Scheduling. The OS scheduler decides which processes get CPU time, preempting when needed. vLLM’s scheduler decides which requests get GPU time and memory, preempting when GPU memory is full.

Here is where it gets interesting. When an OS needs a page that was evicted, it has exactly one option: read it back from disk. The page contents are opaque bytes — there’s no way to reconstruct them.

However, vLLM has two options:

  1. Swap the KV blocks back from CPU DRAM over PCIe
  2. Recompute them from the original input tokens on the GPU

This second option doesn’t exist in OS virtual memory. It exists in vLLM because KV cache is deterministically reproducible. Given the same input tokens and model weights, the corresponding KV cache entry is always the same. So the system gets to choose: is it cheaper to transfer or to recalculate? The answer depends on the size. Short sequences are cheap to recompute. Long sequences have large KV caches where the PCIe transfer is cheaper than redoing all that attention math.
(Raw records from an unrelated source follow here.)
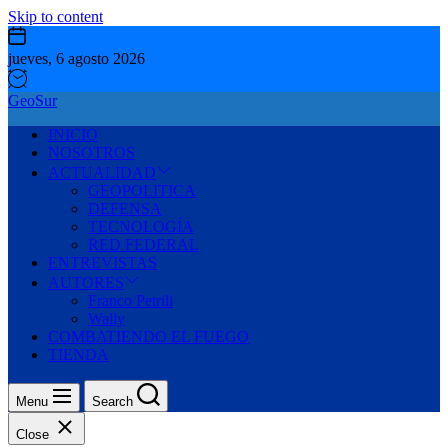
Skip to content
jueves, 6 agosto 2026
GeoSur
INICIO
NOSOTROS
ACTUALIDAD
GEOPOLITICA
DEFENSA
TECNOLOGÍA
RED FEDERAL
ENTREVISTAS
AUTORES
Franco Petrili
Wally
COMBATIENDO EL FUEGO
TIENDA
Menu
Search
Close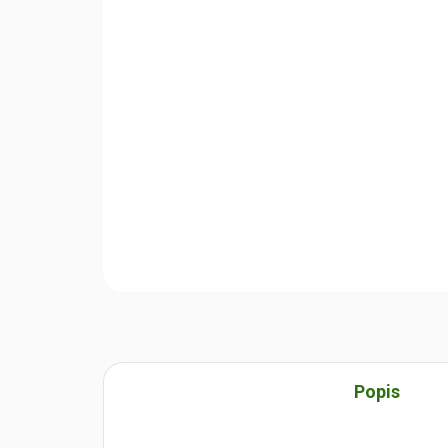
Popis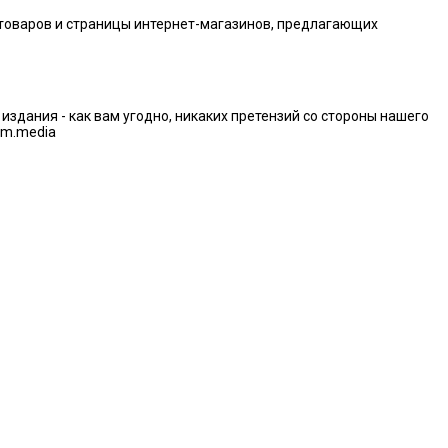
 товаров и страницы интернет-магазинов, предлагающих
дания - как вам угодно, никаких претензий со стороны нашего
im.media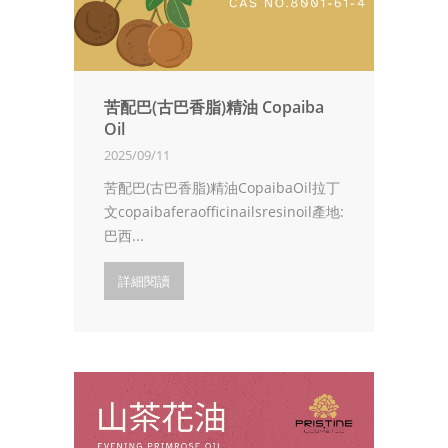
苦配巴(古巴香脂)精油 Copaiba
Oil
2025/09/11
苦配巴(古巴香脂)精油CopaibaOil拉丁
文copaibaferaofficinailsresinoil產地:
巴西...
詳細閱讀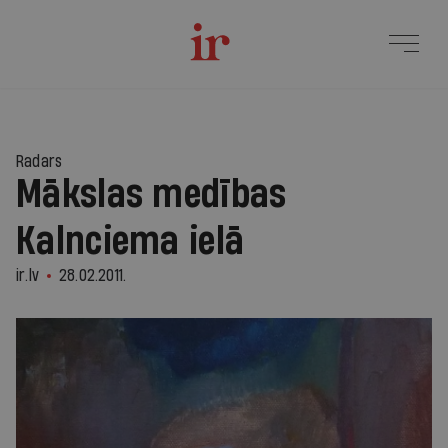
Radars
Mākslas medības
Kalnciema ielā
ir.lv
28.02.2011.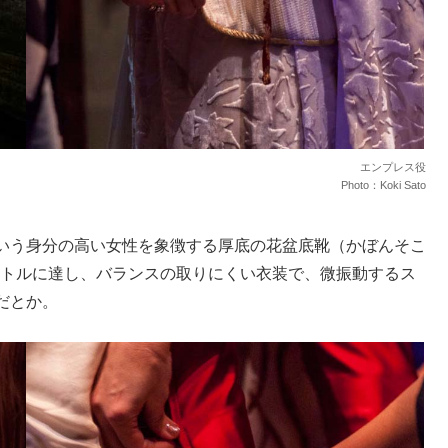
エンプレス役
Photo：Koki Sato
いう身分の高い女性を象徴する厚底の花盆底靴（かぼんそこ
ートルに達し、バランスの取りにくい衣装で、微振動するス
だとか。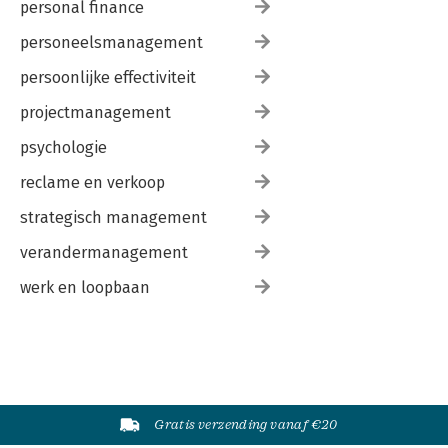
personal finance
personeelsmanagement
persoonlijke effectiviteit
projectmanagement
psychologie
reclame en verkoop
strategisch management
verandermanagement
werk en loopbaan
Gratis verzending vanaf €20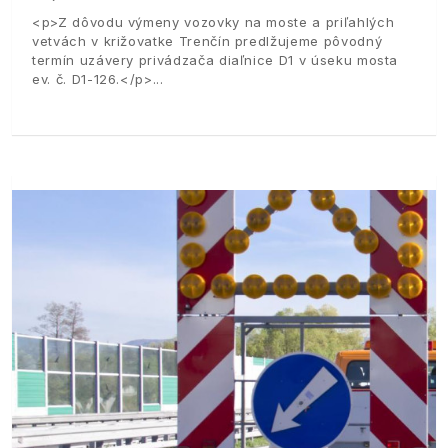
<p>Z dôvodu výmeny vozovky na moste a priľahlých
vetvách v križovatke Trenčín predlžujeme pôvodný
termín uzávery privádzača diaľnice D1 v úseku mosta
ev. č. D1-126.</p>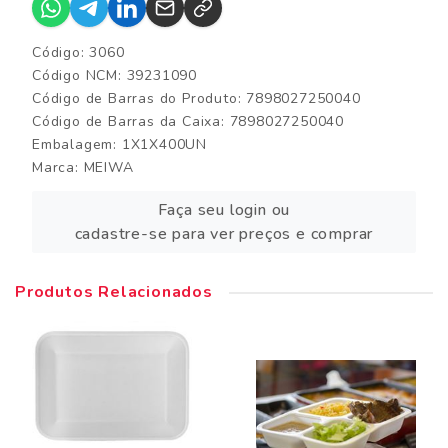
Código: 3060
Código NCM: 39231090
Código de Barras do Produto: 7898027250040
Código de Barras da Caixa: 7898027250040
Embalagem: 1X1X400UN
Marca:
MEIWA
Faça seu login ou
cadastre-se para ver preços e comprar
Produtos Relacionados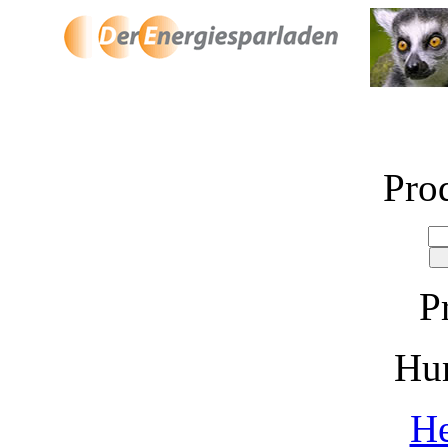
Pro
P
Hu
He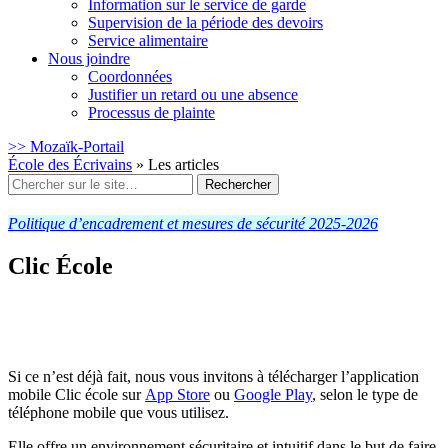
Information sur le service de garde
Supervision de la période des devoirs
Service alimentaire
Nous joindre
Coordonnées
Justifier un retard ou une absence
Processus de plainte
>> Mozaïk-Portail
École des Écrivains
»
Les articles
Rechercher
:
Politique d’encadrement et mesures de sécurité 2025-2026
Clic École
Si ce n’est déjà fait, nous vous invitons à télécharger l’application
mobile Clic école sur
App Store
ou
Google Play
, selon le type de
téléphone mobile que vous utilisez.
Elle offre un environnement sécuritaire et intuitif dans le but de faire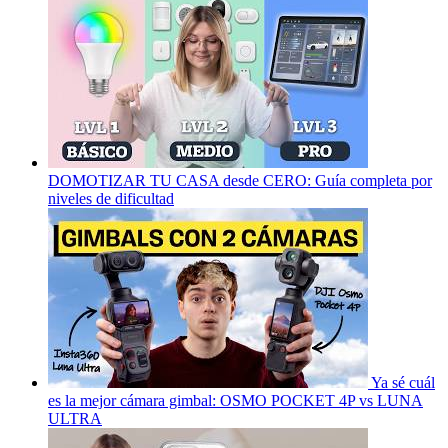
DOMOTIZAR TU CASA desde CERO: Guía completa por
niveles de dificultad
Ya sé cuál
es la mejor cámara gimbal: OSMO POCKET 4P vs LUNA
ULTRA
This two recovery paths pattern shows up elsewhere. Consider a distributed replicated storage system where a node needs data that isn’t in its local RAM. It has two options:

  1. Fetch from another node over the network: the data was replicated there
  2. Read from local disk: reconstruct from persistent storage

Same shape of decision: two ways to recover, with different cost profiles depending on data size and available bandwidth. In our example, the choice is network latency vs disk I/O. In vLLM, it’s PCIe bandwidth vs GPU compute.

The analogy isn’t exact. In distributed storage, two recovery paths exist because of redundancy where the data was copied to multiple nodes. In vLLM, they exist because the data can be recomputed from inputs. Different reasons for recoverability, but the same decision structure: when the fast tier is full, which recovery path is cheaper for this particular piece of data?

Memory efficiency and throughput

A GPU has thousands of cores. One request doesn’t saturate them. Running multiple requests in a batch uses the hardware fully. But each request needs KV cache in GPU memory. Memory waste limits batch size. Batch size limits GPU utilization.

By cutting waste to a great extent, vLLM fits more requests into the same GPU memory, runs bigger batches, and gets higher throughput. It applies memory management ideas that operating systems have used for decades, adapted for hardware where the trade-offs are different.

Reference: Woosuk Kwon et al., “Efficient Memory Management for Large Language Model Serving with PagedAttention,” arXiv (2023), arXiv:2309.06180.